A protracted COVID patient is speaking up and sharing her harrowing experience with the lingering condition that has made respiration difficult for her.
Treva Taylor, 57, opened up about her case to CBS News this week, saying she’s been facing an uphill battle with long COVID since her bout with severe COVID-19 in January 2021. She said her initial fight with the virus almost killed her.
“It was scary because I remember my eyes being open, but all the things was black,” Taylor said. “I remember the nurse saying to me, ‘You have got to fight. The person next to you is dying. And if you happen to don’t, you are going to be on this body bag. You have got to fight,'” Taylor told the outlet.
Though she survived the disease, it left her with lingering symptoms. Based on experts, long COVID presents quite a lot of symptoms, including fatigue, neurological problems, similar to “face blindness,” and lung issues.
In Taylor’s case, she’s struggling to breathe because of the damage to her lungs attributable to the novel coronavirus. She revealed that she’s being assessed for a possible lung transplant due to it.
“It isn’t something that is in your head. Trust me, I’d do anything to not be like this. On daily basis, getting up is a fight. On daily basis, to breathe is a fight,” she said.
For the past two years, she’s been receiving treatment at NYU Langone’s Post-COVID Care Program. She requires oxygen to maneuver around. Having the transplant could help her get back to her normal life.
Taylor said what makes the fight price it’s her love of individuals. So long as there’s a way to assist her address her condition, she is hopeful things could improve.
“Nevertheless it’s definitely worth the fight because I like people, and folks give me energy. And so long as I can show a fight, I do know that there is a likelihood,” she said.
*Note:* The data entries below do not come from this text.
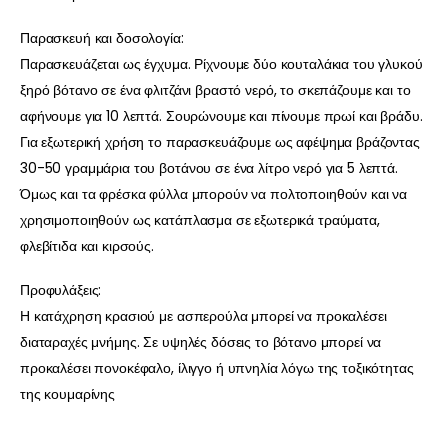
Παρασκευή και δοσολογία:
Παρασκευάζεται ως έγχυμα. Ρίχνουμε δύο κουταλάκια του γλυκού
ξηρό βότανο σε ένα φλιτζάνι βραστό νερό, το σκεπάζουμε και το
αφήνουμε για 10 λεπτά. Σουρώνουμε και πίνουμε πρωί και βράδυ.
Για εξωτερική χρήση το παρασκευάζουμε ως αφέψημα βράζοντας
30-50 γραμμάρια του βοτάνου σε ένα λίτρο νερό για 5 λεπτά.
Όμως και τα φρέσκα φύλλα μπορούν να πολτοποιηθούν και να
χρησιμοποιηθούν ως κατάπλασμα σε εξωτερικά τραύματα,
φλεβίτιδα και κιρσούς.
Προφυλάξεις:
Η κατάχρηση κρασιού με ασπερούλα μπορεί να προκαλέσει
διαταραχές μνήμης. Σε υψηλές δόσεις το βότανο μπορεί να
προκαλέσει πονοκέφαλο, ίλιγγο ή υπνηλία λόγω της τοξικότητας
της κουμαρίνης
Taylor is just certainly one of the hundreds of patients receiving take care of lingering COVID-19 symptoms at NYU Langone’s program.
Although COVID-19 cases and hospitalizations have significantly reduced in recent months, long COVID stays an enormous problem for many individuals within the U.S. and all over the world. An article published within the Lancet earlier this month said a minimum of 65 million people struggle with long COVID.
Meanwhile, a study recently published in JAMA Network Open found that a minimum of half of COVID-19 cases treated at hospitals experience lingering symptoms months after their stay. The symptoms reportedly last for as much as six months and even longer.
Recent Oxford study finds that COVID-19 patients still had tissue abnormalities in multiple organs, two or three months after disease onset and hospital discharge.